**Taakdetails**
Schrijf alle rijen hieronder woord voor woord over en laat de afbeeldingen weg.

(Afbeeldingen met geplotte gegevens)
....

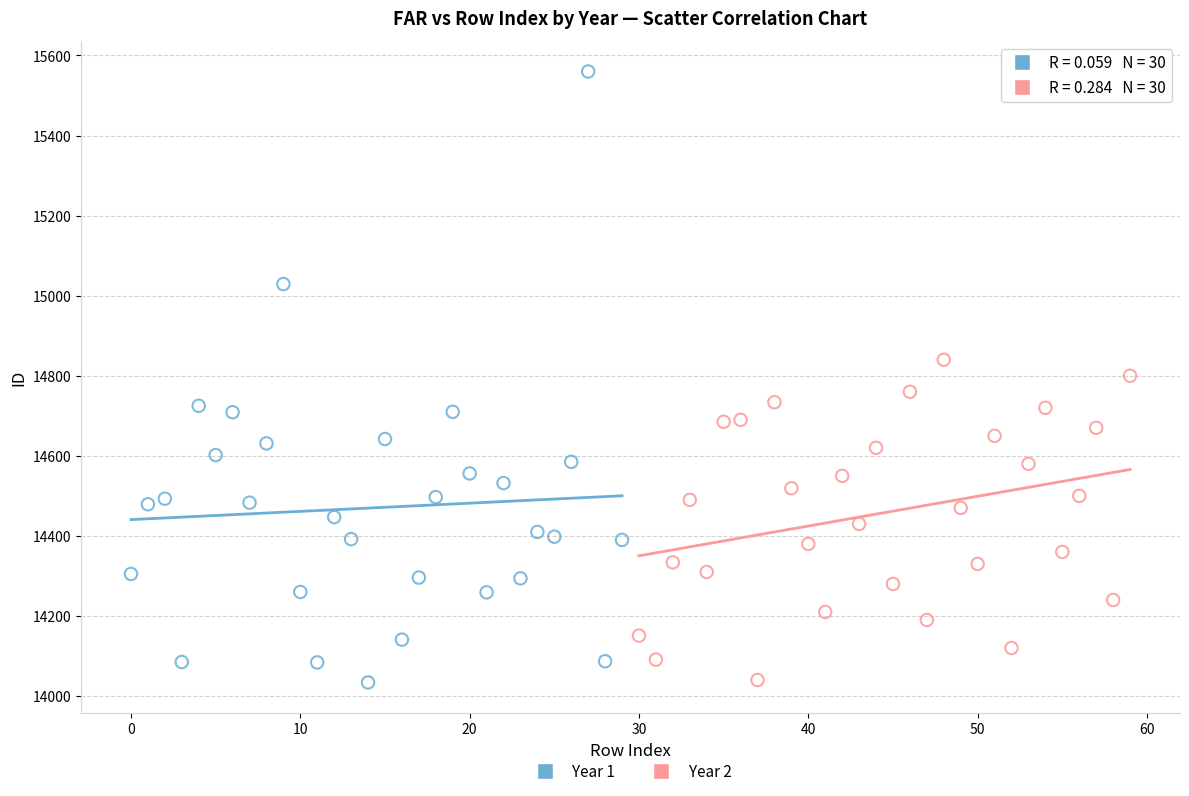

Which series has the widest spread of Y values?

Year 1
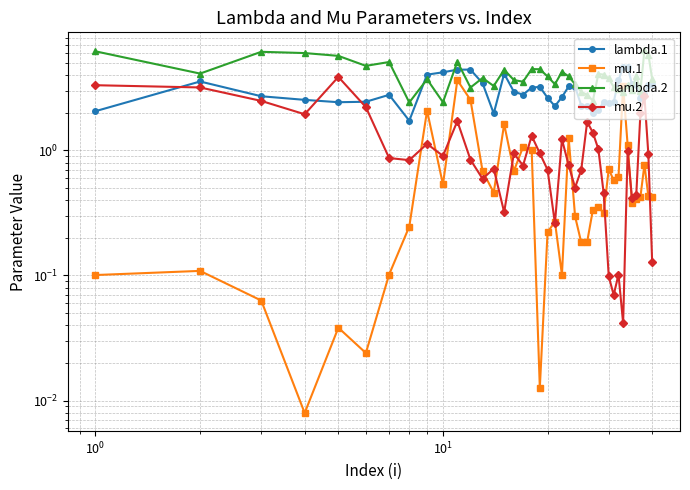

Does the chart have visible grid lines?

Yes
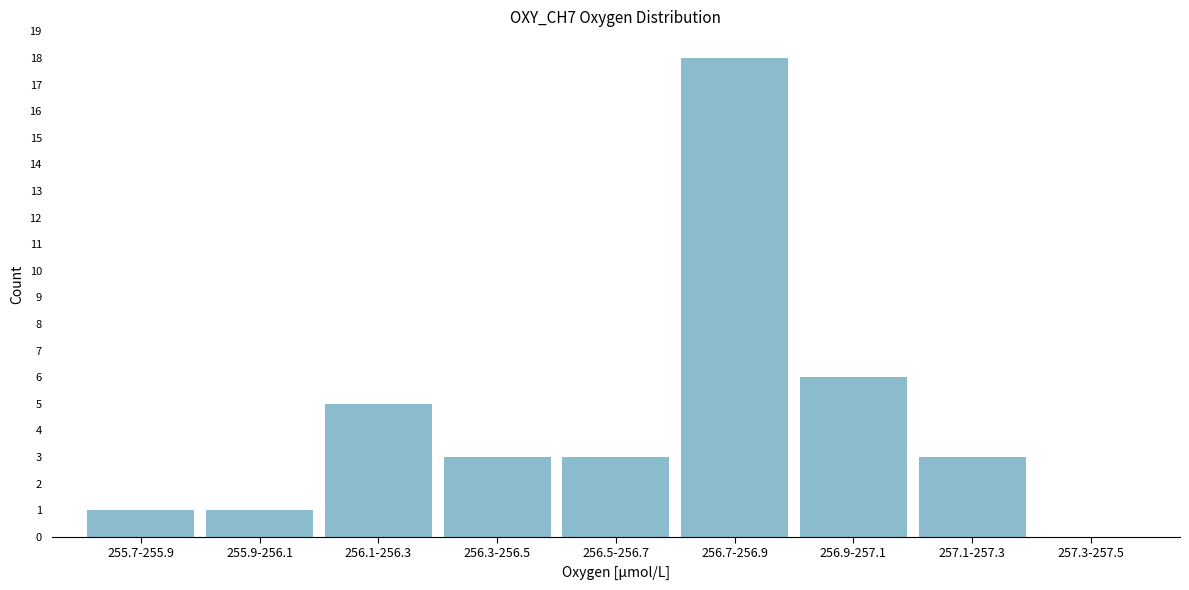

Reading left to right, list all the values displayed in this chart.

255.7-255.9=1	255.9-256.1=1	256.1-256.3=5	256.3-256.5=3	256.5-256.7=3	256.7-256.9=18	256.9-257.1=6	257.1-257.3=3	257.3-257.5=0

....

**Resultaat van de taak**
Which series has the widest spread of Y values?

Year 1

Does the chart have visible grid lines?

Yes

Reading left to right, list all the values displayed in this chart.

255.7-255.9=1	255.9-256.1=1	256.1-256.3=5	256.3-256.5=3	256.5-256.7=3	256.7-256.9=18	256.9-257.1=6	257.1-257.3=3	257.3-257.5=0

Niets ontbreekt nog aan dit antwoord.